▶ _COSA FARE_:
**A.** Copia dal brano su Napoleone tutto quello che va da "e lo condusse, per" giù fino a "silenzio e tenebre.".
**B.** Traduci in inglese questa frase del brano su Napoleone: "Oh quante volte, al silenzioso morire di un giorno ozioso, chinati gli occhi fulminanti, con le braccia conserte al petto, se ne stette, e lo assalì il ricordo dei giorni che furono!"
**C.** Riprendi il brano su Napoleone dal punto in cui si interrompe e prosegui tu.

▶ _TESTO DA LEGGERE_:
- - - - - - -

Come sulla testa del naufrago
l’onda si abbatte e pesa,
l’onda sopra la quale appena prima alta
e aperta scorreva la vista del misero
a scorgere lontani approdi
ma invano [perché la gloria è effimera];

così su quell’anima scese
il cumolo delle memorie.
Oh quante volte egli per i posteri
cercò di scrivere di sé stesso [cioè cercò di scrivere le sue memorie],
ma sulle pagine eterne [così sarebbero diventate se le avesse scritte]
cadde la mano stanca!

Oh quante volte, al silenzioso
morire di un giorno ozioso,
chinati gli occhi fulminanti,
con le braccia conserte al petto,
se ne stette, e lo assalì il ricordo
dei giorni che furono!

E ripensò alle tende degli accampamenti
mobili [cioè che rapidamente si potevano spostare], alle trincee nemiche prese d’assalto,
ai lampi emanati dal suo esercito,
alla carica che si muoveva come un’onda dei cavalli,
ai comandi concitati
e alla pronta ubbidienza [dei soldati].

Ahi! forse di fronte a tanto strazio
cadde il suo spirito angosciato,
e si disperò; ma forte
dal cielo venne una mano,
e in un’aria più respirabile
lo trasportò pietosa;

e lo condusse, per i fioriti
sentieri della speranza,
ai campi eterni, al premio
che supera ogni desiderio,
dove la gloria passata
non è altro che silenzio e tenebre.

O splendida immortale! benefica
Fede abituata ai trionfi!
Scrivi anche questo, rallegrati:
poiché una grandezza più superba [di quella di Napoleone]
si era mai chinata di fronte
al momento infamante del Calvario [cioè, mai nessuno più grande di Napoleone si era umiliato davanti a Cristo].

Tu [Fede] dalle stanche ceneri
allontana ogni parola maledicente:
quel Dio che getta a terra e che fa risorgere,
che dà dolore e che consola,
sul letto di morte abbandonato
accanto a lui posò.

- - - - - - -

▶ _MATERIALE_:

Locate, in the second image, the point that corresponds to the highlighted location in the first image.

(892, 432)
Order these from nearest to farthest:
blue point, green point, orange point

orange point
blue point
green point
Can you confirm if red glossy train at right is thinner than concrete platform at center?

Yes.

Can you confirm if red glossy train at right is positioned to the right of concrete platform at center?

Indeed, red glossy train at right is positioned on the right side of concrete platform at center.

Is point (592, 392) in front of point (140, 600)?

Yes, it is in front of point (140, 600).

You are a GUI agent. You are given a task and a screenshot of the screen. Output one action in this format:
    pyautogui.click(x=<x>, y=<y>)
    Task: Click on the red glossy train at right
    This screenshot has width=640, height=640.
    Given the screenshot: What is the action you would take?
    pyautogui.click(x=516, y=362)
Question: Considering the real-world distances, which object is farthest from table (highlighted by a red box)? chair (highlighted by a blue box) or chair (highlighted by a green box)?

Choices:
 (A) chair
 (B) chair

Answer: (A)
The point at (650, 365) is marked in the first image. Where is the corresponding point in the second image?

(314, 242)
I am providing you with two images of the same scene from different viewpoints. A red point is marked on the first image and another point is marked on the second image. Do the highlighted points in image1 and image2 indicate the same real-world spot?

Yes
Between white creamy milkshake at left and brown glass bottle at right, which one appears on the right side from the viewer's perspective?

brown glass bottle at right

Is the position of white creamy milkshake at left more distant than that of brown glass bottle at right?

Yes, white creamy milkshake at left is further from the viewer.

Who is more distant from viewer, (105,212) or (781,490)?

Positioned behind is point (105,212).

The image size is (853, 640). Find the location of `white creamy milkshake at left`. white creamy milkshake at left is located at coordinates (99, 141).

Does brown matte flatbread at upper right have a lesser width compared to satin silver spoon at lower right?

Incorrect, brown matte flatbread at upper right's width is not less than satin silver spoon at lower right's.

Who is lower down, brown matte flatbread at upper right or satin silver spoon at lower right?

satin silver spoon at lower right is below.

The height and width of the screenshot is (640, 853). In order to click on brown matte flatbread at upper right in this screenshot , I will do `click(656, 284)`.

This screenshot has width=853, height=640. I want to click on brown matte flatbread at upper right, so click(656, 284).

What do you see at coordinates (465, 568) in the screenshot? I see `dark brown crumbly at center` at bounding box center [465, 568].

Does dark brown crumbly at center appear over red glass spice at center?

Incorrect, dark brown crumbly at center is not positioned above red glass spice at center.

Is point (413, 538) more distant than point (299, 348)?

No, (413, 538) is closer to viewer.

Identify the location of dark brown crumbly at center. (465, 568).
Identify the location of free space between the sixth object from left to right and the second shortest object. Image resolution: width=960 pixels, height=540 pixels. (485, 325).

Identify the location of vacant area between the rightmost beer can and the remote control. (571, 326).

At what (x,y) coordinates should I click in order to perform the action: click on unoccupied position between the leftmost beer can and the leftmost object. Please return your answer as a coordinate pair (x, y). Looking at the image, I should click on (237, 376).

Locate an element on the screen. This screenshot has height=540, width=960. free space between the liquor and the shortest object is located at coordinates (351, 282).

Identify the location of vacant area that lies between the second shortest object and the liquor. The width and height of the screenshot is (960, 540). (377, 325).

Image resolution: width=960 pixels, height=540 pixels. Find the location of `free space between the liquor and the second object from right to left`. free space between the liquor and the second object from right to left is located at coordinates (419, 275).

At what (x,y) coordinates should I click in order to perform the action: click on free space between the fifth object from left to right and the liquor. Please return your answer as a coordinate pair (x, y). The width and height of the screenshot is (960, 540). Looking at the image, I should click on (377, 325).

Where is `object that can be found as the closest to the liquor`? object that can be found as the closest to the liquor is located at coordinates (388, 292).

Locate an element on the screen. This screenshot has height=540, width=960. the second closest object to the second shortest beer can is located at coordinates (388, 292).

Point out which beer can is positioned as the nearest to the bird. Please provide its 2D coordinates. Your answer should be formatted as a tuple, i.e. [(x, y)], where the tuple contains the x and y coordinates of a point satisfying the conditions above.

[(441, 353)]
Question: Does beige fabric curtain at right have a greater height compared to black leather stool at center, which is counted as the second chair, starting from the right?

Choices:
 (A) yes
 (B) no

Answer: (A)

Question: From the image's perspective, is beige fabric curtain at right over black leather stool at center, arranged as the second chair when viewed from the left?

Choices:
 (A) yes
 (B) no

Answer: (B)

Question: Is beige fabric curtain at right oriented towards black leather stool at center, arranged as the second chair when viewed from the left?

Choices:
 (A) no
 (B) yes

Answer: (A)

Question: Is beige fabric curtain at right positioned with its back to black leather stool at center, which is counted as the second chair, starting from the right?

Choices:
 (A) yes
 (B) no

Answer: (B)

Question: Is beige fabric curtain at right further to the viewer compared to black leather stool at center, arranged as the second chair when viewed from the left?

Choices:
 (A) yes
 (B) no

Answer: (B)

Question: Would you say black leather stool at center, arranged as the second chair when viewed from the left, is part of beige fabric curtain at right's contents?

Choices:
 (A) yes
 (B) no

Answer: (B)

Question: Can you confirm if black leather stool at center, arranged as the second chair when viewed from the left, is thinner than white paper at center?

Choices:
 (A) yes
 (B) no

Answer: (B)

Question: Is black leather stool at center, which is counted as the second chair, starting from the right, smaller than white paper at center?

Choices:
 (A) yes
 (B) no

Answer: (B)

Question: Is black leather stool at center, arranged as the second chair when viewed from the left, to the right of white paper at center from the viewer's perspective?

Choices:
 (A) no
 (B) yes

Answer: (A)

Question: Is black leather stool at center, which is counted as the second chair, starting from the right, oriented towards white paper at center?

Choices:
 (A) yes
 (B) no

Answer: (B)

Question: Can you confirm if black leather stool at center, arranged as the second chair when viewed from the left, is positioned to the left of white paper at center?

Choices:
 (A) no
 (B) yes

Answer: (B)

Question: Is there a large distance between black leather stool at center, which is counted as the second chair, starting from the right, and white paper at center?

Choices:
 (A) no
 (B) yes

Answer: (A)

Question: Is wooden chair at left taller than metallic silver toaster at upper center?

- - - - - - -

▶ _ECCO LE RISPOSTE_:
**A.**
e lo condusse, per i fioriti
sentieri della speranza,
ai campi eterni, al premio
che supera ogni desiderio,
dove la gloria passata
non è altro che silenzio e tenebre.

**B.** Oh, how many times, at the silent dying of an idle day, with his flashing eyes lowered and his arms folded across his chest, he stood there, and the memory of the days gone by assailed him!

**C.**
SINTESI DEL SIGNIFICATO DI QUESTA POESIA:

Egli è morto. E come è rimasto immobile il suo corpo, così la terra se ne resta sbigottita all’annuncio della sua scomparsa e non sa quando mai un altro uomo simile verrà a calpestarla. Io lo vidi quand’era luminoso sul trono, quando fu sconfitto, risorse e cadde definitivamente e non mescolai la mia voce a quella di mille altri, né per lodarlo servilmente, né per oltraggiarlo codardamente. Ma ora che non c’è più, voglio cantarne la grandezza, quando dalle Alpi all’Egitto, dalla Spagna alla Germania agiva rapido e le sue imprese sconvolsero il mondo da un luogo all’altro. Solo i posteri potranno dire se la sua fu vera gloria; noi possiamo soltanto vedere in lui impressa l’orma di Dio. Da quando immaginò tremante la sua gloria, e con spirito ribelle servì gli altri, pensando però di giungere lui stesso al trono; e l’ottenne, anche se sembrava una follia sperarlo. Egli provò ogni cosa: la gloria dopo il pericolo, la sconfitta e la vittoria, la corona e l’esilio e per ben due volte. Bastò che egli si presentasse e due secoli gli si sottomisero; egli li zittì e ne divenne arbitro. Poi sparì, costretto a vivere prigioniero in un angolo di terra, ancora invidiato e compianto, odiato e amato con uguale intensità. Come il mare avvolge e trascina al fondo un naufrago, così il ricordo del passato gli si accumulò addosso; egli cercò di scrivere le sue memorie, ma non ci riuscì. Quante volte i ricordi lo oppressero nei suoi giorni oziosi, quando ripensava alle sue imprese e a come lui comandasse e gli altri, subito, ubbidivano! Quale strazio lo portò alla disperazione; ma proprio allora una mano pietosa lo aiutò e lo portò sui sentieri della speranza, verso il premio che supera ogni gloria terrena. O Fede, bella e immortale, che sei riuscita a piegare un uomo simile davanti a te! Allontana da lui ogni parola malvagia: perché Dio, che è capace di abbattere e di innalzare, di angosciare e di consolare, gli si posò accanto.

Oscar Rex, "È finita: Napoleone I a Sant’Elena"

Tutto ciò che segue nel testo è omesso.